Your stomach plummets, your breath grinds to a screeching halt and the all too familiar searing blanket of shame encloses and smothers you. Tears well up, stinging and pressing hard against the back of your eyelids but don’t you dare lift those lashes, the only thing worse than fucking things up is being a fuck-up who cries about it.
Bosses, boyfriends, girlfriends, friends, the unrelenting pattern from hell.
It’s shit because you try. You care. In fact, you’re the best at what other people want and need you to be. But no matter how often you hit the bullseye, produce 110% or exceed expectations, it’s never good enough. How can you possibly give any more?
Experiences pile up. Lost friendships, broken relationships, careers that never took off. Eventually, you start to see the common thread. It’s you. You’re the fuck up. You’re doing something wrong. You’re the god damn thread.
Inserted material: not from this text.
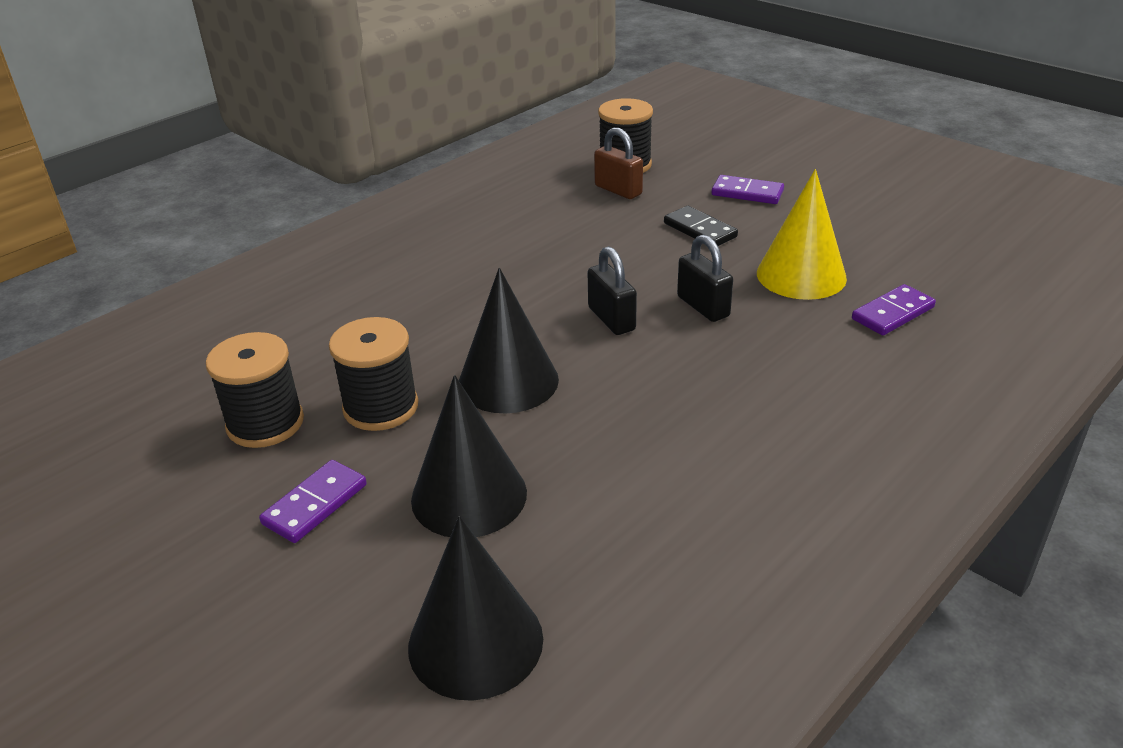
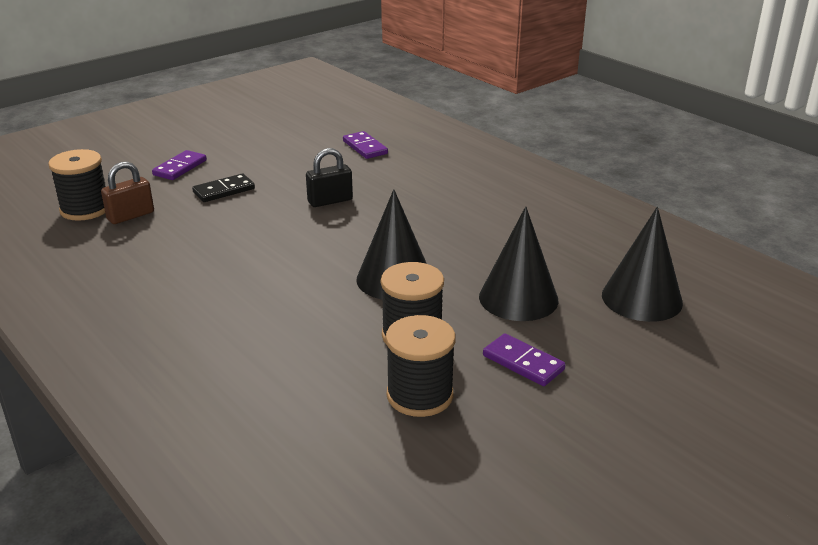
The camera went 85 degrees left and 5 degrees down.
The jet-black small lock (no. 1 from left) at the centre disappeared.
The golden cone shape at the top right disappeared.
So, you try again and again and again. Each time resolving to high hell that this time will be better. This time you’ll show them all.
Aaaaannd it falls to shit.
Nothing feels worse than trying your best only to end up not at the bottom of the barrel but outside it. Wandering around aimlessly wondering what the fuck is wrong with you.
“Just be yourself,” they say.
Have they not seen your entire history of failure? That was your best self. It. Didn’t. Work.
But it wasn’t.
I’m here to call bullshit.
Maybe you identify with being a people pleaser. Maybe, you feel proud that you put yourself out to get the job done but nobody else gives a shit. And if people not giving a fiddlers fuck annoys you, well then, you’re not being yourself.
Being yourself warrants no acknowledgement. Other peoples opinions are irrelevant because you’re happy.
You put you first.
Boundaries, requests and suggestions are all part and parcel.
Where do you want to go for dinner? I don’t mind.
What would you like to do this evening? I don’t mind.
Will we stay home or go out? I don’t mind.
Will you stop doing what you’re doing and do what I want instead? Sure, I don’t mind.
I don’t mind.
I don’t mind.
I don’t mind.
You do fucking mind. What you want matters!
Putting other peoples needs above our own moves us out of alignment with ourselves.
It’s not until you ax the bumble date with the guy who cares way too much about planktons effects on the solar system or remind your manager, in the politest fashion, that yes, your day off is more important than the fact that they didn’t hire more staff, that you start to feel more like yourself.
Start doing things for you.
Be, act, do what benefits you and you’re actively being yourself.
You have nothing to prove to anyone other than yourself and it’s a lack of believing this fact that lands us in trouble in the first place.
When you put someone else’s worth above your own they do the exact same thing. Why wouldn’t they? Your actions not only give them express permission but a step by step slideshow on how to do it.
It’s not until you’ve had enough until you say “no” that the problems start showing up. They’re pissed that they’re not more important than you.
They’re pissed that you want to be the lead actor in our own movie.
So be yourself. Trust your gut. Say no to the things you don’t want and yes to the things that light you up. Take annual leave. Foster a dog. Stay away from people who don’t get you.
Do shit your own way. The irony in all of it is — when you stop people-pleasing and start looking after yourself the people in your life start to do the same.